### Saved data entries
- Opening Delimiter -
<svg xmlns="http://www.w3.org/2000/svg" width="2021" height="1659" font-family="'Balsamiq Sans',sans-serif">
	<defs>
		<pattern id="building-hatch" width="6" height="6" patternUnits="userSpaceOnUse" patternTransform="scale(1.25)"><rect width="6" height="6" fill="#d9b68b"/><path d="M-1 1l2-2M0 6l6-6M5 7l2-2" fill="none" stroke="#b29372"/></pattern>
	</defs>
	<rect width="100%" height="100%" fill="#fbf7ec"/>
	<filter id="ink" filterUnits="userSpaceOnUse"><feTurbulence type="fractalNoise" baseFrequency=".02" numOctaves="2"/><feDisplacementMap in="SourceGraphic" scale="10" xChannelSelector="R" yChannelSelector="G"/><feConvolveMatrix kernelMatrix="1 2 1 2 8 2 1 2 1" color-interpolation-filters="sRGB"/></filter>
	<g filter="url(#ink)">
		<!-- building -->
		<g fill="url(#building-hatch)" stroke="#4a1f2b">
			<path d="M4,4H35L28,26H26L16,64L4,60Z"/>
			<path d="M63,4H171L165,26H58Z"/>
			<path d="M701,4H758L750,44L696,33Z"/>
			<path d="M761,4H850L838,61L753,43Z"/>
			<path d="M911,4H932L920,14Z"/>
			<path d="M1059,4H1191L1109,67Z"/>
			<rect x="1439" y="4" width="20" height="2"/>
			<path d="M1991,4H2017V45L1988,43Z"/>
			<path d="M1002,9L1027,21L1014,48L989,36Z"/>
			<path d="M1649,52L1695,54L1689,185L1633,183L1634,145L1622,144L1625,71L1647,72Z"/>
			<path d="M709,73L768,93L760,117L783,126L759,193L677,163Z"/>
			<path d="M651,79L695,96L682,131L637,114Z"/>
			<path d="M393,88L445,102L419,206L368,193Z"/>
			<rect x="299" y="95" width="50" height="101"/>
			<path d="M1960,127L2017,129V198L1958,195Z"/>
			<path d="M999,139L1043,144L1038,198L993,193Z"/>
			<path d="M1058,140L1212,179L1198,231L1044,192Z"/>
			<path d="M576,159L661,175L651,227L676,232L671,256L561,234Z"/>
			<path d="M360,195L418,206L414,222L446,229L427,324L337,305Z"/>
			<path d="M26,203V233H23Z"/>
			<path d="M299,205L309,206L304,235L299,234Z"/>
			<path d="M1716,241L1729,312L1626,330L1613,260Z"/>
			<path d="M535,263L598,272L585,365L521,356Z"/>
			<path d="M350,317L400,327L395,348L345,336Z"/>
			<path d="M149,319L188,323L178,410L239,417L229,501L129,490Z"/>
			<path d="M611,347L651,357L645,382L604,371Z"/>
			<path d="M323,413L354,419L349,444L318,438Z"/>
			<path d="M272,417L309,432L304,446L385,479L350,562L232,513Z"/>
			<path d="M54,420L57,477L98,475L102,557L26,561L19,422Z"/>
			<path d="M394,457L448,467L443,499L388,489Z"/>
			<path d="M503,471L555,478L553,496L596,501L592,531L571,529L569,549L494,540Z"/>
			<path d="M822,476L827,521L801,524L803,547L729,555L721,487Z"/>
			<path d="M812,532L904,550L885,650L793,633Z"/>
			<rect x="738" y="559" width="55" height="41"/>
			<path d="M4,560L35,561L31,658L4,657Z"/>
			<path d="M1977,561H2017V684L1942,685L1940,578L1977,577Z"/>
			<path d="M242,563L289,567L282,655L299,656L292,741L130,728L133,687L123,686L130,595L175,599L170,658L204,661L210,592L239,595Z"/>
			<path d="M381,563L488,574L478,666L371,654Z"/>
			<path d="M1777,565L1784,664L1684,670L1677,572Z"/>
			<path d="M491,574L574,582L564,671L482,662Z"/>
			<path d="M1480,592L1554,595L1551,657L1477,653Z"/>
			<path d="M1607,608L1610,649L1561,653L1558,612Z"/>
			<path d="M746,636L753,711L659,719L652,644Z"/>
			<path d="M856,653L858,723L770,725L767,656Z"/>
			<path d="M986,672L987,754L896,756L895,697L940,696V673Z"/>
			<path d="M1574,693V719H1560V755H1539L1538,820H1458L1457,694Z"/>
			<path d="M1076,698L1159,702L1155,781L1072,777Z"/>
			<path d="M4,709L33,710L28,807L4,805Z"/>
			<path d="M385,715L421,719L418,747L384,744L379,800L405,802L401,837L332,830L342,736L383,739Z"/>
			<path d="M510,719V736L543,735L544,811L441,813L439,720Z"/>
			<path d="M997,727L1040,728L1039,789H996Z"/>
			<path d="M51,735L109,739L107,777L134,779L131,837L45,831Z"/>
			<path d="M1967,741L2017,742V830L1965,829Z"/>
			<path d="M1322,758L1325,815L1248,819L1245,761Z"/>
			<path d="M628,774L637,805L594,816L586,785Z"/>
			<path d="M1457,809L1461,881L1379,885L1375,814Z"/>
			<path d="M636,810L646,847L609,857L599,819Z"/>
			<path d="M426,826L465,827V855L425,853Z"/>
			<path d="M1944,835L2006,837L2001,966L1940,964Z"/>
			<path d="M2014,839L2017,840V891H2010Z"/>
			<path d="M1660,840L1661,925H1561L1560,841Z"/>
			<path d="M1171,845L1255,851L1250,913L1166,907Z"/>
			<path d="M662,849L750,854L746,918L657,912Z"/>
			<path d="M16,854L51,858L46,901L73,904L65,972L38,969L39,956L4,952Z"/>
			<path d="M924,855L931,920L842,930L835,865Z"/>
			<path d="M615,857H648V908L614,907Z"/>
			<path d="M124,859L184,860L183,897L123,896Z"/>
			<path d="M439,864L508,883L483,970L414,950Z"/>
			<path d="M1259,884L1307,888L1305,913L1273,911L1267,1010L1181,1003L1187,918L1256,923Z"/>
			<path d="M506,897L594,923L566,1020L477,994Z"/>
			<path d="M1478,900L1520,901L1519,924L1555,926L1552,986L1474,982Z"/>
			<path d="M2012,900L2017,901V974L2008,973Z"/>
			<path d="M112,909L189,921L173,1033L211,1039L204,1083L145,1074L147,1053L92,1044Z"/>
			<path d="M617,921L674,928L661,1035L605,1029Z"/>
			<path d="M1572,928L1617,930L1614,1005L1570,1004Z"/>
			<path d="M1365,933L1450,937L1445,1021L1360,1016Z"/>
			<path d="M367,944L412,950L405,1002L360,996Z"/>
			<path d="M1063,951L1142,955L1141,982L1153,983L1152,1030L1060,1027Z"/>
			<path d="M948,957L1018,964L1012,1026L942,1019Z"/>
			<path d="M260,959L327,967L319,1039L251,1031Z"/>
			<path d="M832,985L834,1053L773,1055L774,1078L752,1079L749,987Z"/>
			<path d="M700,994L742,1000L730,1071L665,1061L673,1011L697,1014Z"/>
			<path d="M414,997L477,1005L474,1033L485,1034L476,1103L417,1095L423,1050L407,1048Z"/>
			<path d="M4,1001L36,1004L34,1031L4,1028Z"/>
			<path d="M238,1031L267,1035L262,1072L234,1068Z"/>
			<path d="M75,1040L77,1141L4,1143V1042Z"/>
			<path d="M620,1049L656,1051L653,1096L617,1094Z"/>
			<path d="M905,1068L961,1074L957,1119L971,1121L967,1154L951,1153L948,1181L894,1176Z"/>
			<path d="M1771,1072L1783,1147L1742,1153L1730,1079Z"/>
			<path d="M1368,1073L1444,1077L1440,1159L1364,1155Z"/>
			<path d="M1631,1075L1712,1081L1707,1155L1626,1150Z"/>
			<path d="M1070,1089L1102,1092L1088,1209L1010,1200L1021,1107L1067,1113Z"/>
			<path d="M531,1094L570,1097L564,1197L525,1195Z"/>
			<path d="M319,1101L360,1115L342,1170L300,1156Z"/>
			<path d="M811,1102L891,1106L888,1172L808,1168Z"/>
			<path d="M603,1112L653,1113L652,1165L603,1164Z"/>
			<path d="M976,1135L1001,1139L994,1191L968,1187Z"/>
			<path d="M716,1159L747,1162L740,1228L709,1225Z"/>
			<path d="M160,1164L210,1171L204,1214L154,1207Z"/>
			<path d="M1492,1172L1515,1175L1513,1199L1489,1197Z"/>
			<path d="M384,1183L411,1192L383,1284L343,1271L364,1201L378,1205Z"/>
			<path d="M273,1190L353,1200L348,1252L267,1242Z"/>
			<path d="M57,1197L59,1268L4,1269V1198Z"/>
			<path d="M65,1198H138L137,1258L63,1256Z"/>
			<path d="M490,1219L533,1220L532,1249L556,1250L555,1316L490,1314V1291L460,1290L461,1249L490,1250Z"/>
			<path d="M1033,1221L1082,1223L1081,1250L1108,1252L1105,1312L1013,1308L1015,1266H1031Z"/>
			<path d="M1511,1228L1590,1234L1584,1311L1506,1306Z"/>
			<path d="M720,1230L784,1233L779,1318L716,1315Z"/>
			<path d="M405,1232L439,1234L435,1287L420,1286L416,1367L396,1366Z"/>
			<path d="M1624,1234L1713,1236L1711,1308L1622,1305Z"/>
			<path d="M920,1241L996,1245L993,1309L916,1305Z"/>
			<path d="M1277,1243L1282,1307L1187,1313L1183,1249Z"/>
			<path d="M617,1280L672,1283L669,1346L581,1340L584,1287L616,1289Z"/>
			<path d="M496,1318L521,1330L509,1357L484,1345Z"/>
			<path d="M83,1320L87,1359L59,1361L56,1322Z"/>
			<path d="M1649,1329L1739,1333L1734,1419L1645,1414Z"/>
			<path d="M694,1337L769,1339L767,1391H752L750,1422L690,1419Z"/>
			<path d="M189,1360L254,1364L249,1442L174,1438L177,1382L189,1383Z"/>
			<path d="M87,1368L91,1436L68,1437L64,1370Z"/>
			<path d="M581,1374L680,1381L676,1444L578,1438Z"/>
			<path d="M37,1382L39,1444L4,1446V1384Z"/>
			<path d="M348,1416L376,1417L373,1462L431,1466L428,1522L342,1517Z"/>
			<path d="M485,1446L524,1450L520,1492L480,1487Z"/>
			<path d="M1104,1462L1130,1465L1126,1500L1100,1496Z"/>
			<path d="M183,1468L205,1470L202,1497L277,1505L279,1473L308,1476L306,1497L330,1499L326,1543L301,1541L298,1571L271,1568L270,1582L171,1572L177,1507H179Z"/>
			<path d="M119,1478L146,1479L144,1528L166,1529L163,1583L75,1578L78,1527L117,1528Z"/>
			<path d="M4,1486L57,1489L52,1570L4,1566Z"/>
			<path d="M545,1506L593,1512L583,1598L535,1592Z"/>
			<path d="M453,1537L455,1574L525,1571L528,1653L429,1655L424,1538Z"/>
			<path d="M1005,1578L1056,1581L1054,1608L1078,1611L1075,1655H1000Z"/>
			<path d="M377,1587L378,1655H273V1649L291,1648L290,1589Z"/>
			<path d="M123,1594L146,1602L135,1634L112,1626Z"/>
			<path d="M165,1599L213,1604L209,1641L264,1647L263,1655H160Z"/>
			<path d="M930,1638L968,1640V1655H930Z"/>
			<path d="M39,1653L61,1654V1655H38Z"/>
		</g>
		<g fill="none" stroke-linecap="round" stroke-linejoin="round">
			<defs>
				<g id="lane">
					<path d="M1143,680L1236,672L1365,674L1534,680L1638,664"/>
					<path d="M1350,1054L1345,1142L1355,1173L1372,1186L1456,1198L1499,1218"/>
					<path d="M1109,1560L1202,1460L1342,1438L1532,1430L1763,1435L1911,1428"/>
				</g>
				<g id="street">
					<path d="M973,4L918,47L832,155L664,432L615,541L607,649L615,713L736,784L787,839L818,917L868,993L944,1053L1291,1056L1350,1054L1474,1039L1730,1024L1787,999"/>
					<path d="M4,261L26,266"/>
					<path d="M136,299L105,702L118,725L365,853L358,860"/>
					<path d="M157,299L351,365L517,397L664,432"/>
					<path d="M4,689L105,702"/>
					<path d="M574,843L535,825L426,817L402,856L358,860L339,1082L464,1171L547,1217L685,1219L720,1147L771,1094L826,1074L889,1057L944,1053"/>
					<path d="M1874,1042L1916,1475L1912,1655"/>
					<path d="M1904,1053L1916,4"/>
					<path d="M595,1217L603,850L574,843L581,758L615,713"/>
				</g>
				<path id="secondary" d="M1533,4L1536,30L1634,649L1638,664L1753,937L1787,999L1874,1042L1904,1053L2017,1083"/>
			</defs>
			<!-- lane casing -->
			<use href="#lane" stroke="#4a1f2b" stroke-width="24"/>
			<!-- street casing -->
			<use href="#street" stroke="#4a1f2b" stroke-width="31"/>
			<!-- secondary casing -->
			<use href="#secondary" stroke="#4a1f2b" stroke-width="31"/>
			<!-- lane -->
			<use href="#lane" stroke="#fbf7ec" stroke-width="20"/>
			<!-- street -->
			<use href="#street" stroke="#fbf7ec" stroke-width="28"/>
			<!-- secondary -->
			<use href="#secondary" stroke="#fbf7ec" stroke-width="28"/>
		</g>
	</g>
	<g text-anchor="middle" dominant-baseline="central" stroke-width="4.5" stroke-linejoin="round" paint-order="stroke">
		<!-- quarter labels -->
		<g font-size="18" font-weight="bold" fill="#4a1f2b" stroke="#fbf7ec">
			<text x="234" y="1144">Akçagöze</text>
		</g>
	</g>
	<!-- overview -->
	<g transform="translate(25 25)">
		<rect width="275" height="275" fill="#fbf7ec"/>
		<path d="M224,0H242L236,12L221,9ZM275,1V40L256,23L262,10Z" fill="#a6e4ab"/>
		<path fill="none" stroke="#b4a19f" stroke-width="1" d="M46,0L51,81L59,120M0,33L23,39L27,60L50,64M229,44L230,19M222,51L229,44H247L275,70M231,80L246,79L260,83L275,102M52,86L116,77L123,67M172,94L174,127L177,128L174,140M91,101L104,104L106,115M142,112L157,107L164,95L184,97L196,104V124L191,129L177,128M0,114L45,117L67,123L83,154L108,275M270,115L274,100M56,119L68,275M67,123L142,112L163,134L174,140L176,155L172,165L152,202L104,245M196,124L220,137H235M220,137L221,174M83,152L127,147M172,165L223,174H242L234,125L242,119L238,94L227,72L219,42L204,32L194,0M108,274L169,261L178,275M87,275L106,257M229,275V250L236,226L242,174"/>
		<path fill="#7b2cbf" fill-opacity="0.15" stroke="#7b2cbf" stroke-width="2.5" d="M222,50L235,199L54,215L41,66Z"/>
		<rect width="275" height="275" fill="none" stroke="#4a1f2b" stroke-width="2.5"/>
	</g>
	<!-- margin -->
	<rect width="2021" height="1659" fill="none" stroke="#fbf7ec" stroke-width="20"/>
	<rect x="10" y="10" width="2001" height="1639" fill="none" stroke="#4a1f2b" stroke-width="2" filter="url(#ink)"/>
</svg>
- Closing Delimiter -
### THE PROBLEM
If a line in the data above holds the string "linejoin", copy it.

### SOLVED PROBLEM
		<g fill="none" stroke-linecap="round" stroke-linejoin="round">
	<g text-anchor="middle" dominant-baseline="central" stroke-width="4.5" stroke-linejoin="round" paint-order="stroke">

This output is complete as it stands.